Stored data entries:
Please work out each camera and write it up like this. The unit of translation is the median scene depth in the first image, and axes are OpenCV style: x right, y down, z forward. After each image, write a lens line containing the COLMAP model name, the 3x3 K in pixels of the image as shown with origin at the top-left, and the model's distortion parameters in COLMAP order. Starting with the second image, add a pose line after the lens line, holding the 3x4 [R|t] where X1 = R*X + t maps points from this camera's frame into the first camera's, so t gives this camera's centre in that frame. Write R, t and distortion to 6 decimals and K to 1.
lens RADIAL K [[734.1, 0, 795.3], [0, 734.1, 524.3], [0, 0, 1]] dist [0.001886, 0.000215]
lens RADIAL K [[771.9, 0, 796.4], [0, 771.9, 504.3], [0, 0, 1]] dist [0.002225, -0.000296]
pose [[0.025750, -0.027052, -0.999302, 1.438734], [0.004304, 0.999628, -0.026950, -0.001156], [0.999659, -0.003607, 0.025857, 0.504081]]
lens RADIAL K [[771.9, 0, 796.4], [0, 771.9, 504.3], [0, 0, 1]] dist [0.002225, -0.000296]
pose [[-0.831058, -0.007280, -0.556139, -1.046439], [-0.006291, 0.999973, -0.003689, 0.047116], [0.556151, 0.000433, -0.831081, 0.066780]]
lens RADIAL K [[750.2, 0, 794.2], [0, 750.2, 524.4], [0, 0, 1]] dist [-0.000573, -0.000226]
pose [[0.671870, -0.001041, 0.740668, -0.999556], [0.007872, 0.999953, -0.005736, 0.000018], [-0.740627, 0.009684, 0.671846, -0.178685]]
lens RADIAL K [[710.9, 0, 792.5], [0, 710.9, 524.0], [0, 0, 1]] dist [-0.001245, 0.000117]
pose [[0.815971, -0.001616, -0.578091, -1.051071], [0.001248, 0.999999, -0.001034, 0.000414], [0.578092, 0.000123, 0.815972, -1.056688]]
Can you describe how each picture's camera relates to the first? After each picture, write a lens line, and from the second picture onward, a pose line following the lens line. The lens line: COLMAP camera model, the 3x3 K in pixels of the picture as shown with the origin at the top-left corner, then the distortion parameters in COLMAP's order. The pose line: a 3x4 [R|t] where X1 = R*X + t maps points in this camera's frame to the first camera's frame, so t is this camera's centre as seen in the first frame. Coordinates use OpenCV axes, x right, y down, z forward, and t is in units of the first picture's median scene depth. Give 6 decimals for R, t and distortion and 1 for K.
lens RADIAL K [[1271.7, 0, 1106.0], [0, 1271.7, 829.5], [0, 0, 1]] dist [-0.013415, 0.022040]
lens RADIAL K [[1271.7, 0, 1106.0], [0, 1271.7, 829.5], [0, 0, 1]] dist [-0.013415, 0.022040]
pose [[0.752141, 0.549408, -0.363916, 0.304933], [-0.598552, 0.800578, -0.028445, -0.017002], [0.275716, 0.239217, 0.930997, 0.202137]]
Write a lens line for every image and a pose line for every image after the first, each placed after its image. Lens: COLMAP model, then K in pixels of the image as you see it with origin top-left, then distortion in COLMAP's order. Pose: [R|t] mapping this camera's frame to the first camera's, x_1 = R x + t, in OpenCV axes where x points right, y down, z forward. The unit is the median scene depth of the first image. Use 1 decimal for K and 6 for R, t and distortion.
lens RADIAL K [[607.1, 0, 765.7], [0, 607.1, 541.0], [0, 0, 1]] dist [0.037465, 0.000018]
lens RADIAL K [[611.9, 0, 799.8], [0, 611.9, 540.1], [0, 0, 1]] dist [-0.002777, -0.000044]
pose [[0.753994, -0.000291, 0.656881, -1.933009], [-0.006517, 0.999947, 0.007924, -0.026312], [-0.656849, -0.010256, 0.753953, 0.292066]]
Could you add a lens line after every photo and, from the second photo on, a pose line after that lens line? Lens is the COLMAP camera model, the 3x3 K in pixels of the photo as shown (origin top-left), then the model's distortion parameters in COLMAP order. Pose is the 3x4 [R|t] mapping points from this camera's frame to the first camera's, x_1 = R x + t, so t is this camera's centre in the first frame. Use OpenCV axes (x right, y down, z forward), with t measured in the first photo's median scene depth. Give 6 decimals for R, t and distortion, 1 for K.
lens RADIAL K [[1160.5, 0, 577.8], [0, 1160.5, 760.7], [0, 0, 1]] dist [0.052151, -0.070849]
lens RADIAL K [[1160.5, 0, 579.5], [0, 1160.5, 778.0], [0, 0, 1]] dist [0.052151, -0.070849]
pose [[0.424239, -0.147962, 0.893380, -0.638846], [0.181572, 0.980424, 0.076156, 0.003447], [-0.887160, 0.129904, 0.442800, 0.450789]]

What is needed: Reproduce verbatim the lines above, from the line containing "Can you describe" through the line containing "0.239217, 0.930997, 0.202137]]", both included.

Answer area:
Can you describe how each picture's camera relates to the first? After each picture, write a lens line, and from the second picture onward, a pose line following the lens line. The lens line: COLMAP camera model, the 3x3 K in pixels of the picture as shown with the origin at the top-left corner, then the distortion parameters in COLMAP's order. The pose line: a 3x4 [R|t] where X1 = R*X + t maps points in this camera's frame to the first camera's frame, so t is this camera's centre as seen in the first frame. Coordinates use OpenCV axes, x right, y down, z forward, and t is in units of the first picture's median scene depth. Give 6 decimals for R, t and distortion and 1 for K.
lens RADIAL K [[1271.7, 0, 1106.0], [0, 1271.7, 829.5], [0, 0, 1]] dist [-0.013415, 0.022040]
lens RADIAL K [[1271.7, 0, 1106.0], [0, 1271.7, 829.5], [0, 0, 1]] dist [-0.013415, 0.022040]
pose [[0.752141, 0.549408, -0.363916, 0.304933], [-0.598552, 0.800578, -0.028445, -0.017002], [0.275716, 0.239217, 0.930997, 0.202137]]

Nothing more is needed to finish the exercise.